The director's partner, who does off Hollywood plays as well as producing this movie and hopes to meet a blind date on the internet.

All these characters are played by well-known actors in this self-obsessed movie. The only point is our moods and actions are so dependent on our sense of safety.

I can't say I found this movie entertaining, but only mildly diverting and for the most part pointless. Maybe that is the point.


Movie Review: Watching paint dry
Summary: 1 Stars

If this movie has any redeeming value it's in curing me of any desire to see another Hollywood expose again. I should have remembered it from my days as a Theatre major but for the record - actors are boring, directors are boring, most movie people sit around doing nothing in order to get ten minutes of footage put together. Even if these people aren't boring, they aren't nearly as interesting as their characters on screen.

And Soderbergh really captures the dullness of Hollywood living as these characters go about their lives, reading their scenes, making the adjustments to their personal lives that personal trainers and therapy allows for. There are about 5 different storylines going through this movie but they have one thing in common - they are all forgettable. In fact I remember snippets like feeding the dog marijuana brownies or the divorce letter that never gets sent. I find myself realizing why David Duchovny wasn't a major star before <b>The X-Files</b>. He might be hilarious on the talk shows, but his understated droll delivery only works if he's talking about alien conspiracies. If he's talking about anything else you just want to nod off and take a nap.

Buy this movie only if you want to torture your friends. Ten minutes into this thing I was feeling the slow weight of ennui creep over me. I couldn't move. I didn't want anything but a nap. If there are people that watched this thing all at once they are better folks than me. This movie makes Merchant Ivory movies look like action movies in comparison.


Movie Review: Don't buy this DVD--don't even spend $3 to rent it
Summary: 1 Stars

The only reason this movie gets one star is because there's not an option to choose zero. This is, unbelievably to me, given Mr. Soderbergh's other credits, one of the WORST movies I've ever seen. The "documentary" style filming is grainy and extremely distracting, and even more so because it's such an over-used technique. I'm an avid independent film viewer and like the unusual and the avant-garde, but this film is a poseur which fails in every way.

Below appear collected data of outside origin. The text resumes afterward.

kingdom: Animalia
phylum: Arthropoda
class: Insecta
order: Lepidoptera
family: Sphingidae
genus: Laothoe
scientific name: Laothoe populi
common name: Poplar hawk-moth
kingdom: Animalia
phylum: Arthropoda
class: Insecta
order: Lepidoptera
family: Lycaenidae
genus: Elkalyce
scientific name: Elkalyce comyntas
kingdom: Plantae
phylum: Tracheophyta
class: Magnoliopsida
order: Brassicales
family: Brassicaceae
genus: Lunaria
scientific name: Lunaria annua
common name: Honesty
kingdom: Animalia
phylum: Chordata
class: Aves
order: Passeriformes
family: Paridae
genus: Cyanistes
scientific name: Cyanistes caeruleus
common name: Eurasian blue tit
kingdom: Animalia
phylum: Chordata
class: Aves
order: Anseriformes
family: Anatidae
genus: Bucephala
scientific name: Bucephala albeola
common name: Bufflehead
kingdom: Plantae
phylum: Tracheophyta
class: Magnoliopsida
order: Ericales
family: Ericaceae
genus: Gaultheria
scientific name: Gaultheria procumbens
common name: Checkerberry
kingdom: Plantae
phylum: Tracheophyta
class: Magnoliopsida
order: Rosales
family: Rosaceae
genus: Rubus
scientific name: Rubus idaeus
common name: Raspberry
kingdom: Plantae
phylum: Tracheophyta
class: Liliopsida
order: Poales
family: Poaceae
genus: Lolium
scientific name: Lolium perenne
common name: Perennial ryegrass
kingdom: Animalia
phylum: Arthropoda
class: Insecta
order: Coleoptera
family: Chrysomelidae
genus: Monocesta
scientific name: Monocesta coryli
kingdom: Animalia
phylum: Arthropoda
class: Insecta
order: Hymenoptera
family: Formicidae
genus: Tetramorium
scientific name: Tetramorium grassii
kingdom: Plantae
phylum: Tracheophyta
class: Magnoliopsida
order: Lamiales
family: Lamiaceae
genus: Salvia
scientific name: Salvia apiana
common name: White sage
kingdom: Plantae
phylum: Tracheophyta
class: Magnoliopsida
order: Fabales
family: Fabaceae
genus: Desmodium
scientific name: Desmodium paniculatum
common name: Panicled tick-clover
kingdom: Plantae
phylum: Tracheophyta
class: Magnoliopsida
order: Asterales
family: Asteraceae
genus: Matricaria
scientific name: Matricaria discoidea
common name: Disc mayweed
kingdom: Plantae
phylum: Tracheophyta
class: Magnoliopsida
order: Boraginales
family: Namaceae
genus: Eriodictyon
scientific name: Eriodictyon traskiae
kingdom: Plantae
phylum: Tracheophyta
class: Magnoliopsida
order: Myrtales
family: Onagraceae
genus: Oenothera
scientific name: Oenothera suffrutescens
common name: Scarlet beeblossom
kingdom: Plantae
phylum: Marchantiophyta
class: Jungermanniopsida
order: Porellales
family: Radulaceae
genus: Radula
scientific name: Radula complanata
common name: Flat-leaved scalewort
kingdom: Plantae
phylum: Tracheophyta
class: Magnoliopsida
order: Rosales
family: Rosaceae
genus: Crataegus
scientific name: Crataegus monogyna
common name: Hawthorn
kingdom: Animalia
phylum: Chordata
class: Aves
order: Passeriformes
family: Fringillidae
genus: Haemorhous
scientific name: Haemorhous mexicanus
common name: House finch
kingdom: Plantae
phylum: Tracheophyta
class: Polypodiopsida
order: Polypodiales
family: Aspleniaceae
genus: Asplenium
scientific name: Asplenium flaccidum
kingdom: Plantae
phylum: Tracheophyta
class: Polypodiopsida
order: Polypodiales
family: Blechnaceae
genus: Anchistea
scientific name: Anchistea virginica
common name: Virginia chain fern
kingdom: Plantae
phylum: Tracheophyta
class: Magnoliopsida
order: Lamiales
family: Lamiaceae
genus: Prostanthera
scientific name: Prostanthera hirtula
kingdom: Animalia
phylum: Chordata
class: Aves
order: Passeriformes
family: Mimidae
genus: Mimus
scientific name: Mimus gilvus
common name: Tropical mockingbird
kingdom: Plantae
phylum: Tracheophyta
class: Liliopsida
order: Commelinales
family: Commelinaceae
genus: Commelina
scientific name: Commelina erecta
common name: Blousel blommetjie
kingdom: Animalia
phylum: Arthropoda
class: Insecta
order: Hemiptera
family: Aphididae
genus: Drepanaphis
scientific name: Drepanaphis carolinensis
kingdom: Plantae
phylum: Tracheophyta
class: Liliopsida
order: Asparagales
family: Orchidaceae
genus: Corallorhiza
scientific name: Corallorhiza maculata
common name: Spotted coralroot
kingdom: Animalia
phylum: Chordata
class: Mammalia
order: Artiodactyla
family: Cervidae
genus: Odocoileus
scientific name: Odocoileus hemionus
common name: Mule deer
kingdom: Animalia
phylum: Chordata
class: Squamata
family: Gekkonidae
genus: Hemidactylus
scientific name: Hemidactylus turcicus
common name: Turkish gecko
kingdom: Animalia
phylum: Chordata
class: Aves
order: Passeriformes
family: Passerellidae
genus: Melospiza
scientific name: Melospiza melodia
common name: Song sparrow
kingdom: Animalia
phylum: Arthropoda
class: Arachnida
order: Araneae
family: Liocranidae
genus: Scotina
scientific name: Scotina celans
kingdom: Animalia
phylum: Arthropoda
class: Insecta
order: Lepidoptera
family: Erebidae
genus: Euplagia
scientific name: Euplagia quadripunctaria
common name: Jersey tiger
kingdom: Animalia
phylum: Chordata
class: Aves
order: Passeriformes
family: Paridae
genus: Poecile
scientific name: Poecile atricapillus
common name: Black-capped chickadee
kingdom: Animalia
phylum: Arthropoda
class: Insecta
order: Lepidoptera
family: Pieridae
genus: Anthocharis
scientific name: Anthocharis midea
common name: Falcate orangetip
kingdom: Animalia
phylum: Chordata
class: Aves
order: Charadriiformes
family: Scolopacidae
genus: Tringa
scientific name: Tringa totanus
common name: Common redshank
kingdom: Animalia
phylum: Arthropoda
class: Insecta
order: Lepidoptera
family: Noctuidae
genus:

If you come to the story without knowing it's supposed to be imbued with skewering cleverness and satire, it's confusing, unengaging and boring, and, come to think of it, now that I know it's supposed to have those elements, it's STILL confusing, boring and unengaging. The character development is so poor that you don't care about anybody nor understand what's motivating them. David Hyde Pierce is a horrible choice for the main character--he has no depth or emotional range which, unfortunately, keeps us half wondering if Kelsey Grammer's going to come through the door at any minute. Catherine Keener has the kind of charisma that transcends shoddy screenwriting, but how her character behaves makes the least sense of all.

I think the only reason to rent this movie would be if you want to get a few second "full frontal" view of David Duchovny, albeit a grainy one shot from a distance so you really can't see anything, or if you're the VP of HR and you need to show your managers how NOT to conduct an HR interview.